Wednesday, July 9, 2014

Sheriff releases report on jail suicide

Victim left notes to family and girlfriend


By TERRY SMITH
Express Staff Writer

Mitchel Wayne Christensen

    An internal investigation into the death last month of an inmate at the Blaine County jail leaves little doubt that the man intentionally took his own life.
    Blaine County Sheriff Gene Ramsey released a copy of the final report regarding the death of 23-year-old Mitchel Wayne Christensen to the Idaho Mountain Express on Monday.
    According to the report, Christensen hid his suicidal intentions from jail staff and a medical examiner. However, his intentions to take his own life can be found in two notes—one to his girlfriend and the other to his family—that were found on his bunk in Cell Block 500 after Christensen jumped head first and fell more than 13 feet from a second floor railing onto a concrete floor.

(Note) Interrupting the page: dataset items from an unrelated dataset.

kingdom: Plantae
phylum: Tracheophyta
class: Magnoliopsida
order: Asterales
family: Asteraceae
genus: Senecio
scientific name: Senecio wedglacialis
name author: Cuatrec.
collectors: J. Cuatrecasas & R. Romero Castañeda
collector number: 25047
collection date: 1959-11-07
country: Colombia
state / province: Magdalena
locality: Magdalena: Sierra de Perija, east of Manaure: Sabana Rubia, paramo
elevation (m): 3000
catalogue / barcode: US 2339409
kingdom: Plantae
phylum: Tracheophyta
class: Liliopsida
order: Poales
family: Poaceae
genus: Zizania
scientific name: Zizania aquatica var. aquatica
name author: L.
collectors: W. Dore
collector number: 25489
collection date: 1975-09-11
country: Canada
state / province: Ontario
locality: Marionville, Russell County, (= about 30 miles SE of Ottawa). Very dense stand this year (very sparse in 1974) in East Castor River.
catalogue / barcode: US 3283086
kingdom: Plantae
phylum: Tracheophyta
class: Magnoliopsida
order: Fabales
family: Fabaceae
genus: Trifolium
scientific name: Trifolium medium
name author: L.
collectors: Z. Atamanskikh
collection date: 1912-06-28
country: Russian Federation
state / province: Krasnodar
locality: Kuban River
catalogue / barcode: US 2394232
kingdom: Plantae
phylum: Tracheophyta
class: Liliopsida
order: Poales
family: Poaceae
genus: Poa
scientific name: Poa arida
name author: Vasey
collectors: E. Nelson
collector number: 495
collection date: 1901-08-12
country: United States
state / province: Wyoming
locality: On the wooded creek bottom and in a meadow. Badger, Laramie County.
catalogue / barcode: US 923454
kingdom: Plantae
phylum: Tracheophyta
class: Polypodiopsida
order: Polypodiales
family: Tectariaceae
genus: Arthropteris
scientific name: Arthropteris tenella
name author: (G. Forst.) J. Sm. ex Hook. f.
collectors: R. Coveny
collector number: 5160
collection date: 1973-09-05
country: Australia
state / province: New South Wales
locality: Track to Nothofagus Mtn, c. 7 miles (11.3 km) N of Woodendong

If I could leave one message behind to everyone, it would be to always avoid drugs, don’t try even once. Cause your life will be destroyed before you can look back and ask what happened.”
Mitchel Wayne Christensen
Suicide victim




    The report also states that surveillance video of the jump shows that Christensen was not pushed but acted on his own and made the leap almost immediately after jail staff entered the cell block to get him off of the rail.
    The investigation is not officially closed, as Ramsey waits for a report from an external investigation conducted by the Jerome County Sheriff’s Office. However, Ramsey said Monday that it is impossible to arrive at any conclusion other than suicide.
    Christensen died Saturday, June 14, at Saint Alphonsus Regional Medical Center in Boise after the incident at around 8:50 p.m. the day before. According to the report, he suffered severe head and spinal injuries and was unconscious when jail staff and EMTs arrived to provide assistance.
    Christensen had only been at the jail since June 12, having been arrested in Twin Falls on a Blaine County warrant charging him with failure to appear on a felony grand-theft charge. He was also a suspect in several pharmacy robberies in southern Idaho and Utah.
    The report states that Christensen denied feeling suicidal when he was brought to the jail. He acknowledged to Deputy Rob Head on being booked into the facility that he had made a “half-assed attempt at suicide” when he was under treatment for drug abuse at the Walker Center in Gooding. Head further reported in his statement that Christensen had “approximately a one and half inch scar on his right wrist” and that the Walker Center reported that blood was found on the sheets on Christensen’s bed at the facility but that “they didn’t know where it was from.”
    Christensen was placed initially in a private holding cell and kept under surveillance until after a court appearance the morning of June 13 on the failure-to-appear charge. He was placed with the general jail population in Cell Block 500 later that day after being evaluated by the detention center nurse.
    The report further states that no family members who contacted the detention center regarding Christensen prior his jump from the rail made any mention of suicidal intentions. Also, the report states that only one of 11 inmates who were interviewed about Christensen had any concern about his mental state, and that one inmate stated that Christensen was despondent but seemed to be feeling better after the two of them talked. The inmate did tell investigators that Christensen was worried about the charges pending against him and about the possibility of a lengthy prison sentence.
    However, Christensen’s state of mind seems somewhat different in the notes he left. According to the report, he wrote to his girlfriend that: “I can’t live with the feelings I have in me, it’s too much.”
    To his family, Christensen wrote: “I no longer have any desire to live, none at all. I will miss you all more than anything, but I’m with you in spirit. If I could leave one message behind to everyone, it would be to always avoid drugs, don’t try even once. Cause your life will be destroyed before you can look back and ask what happened.”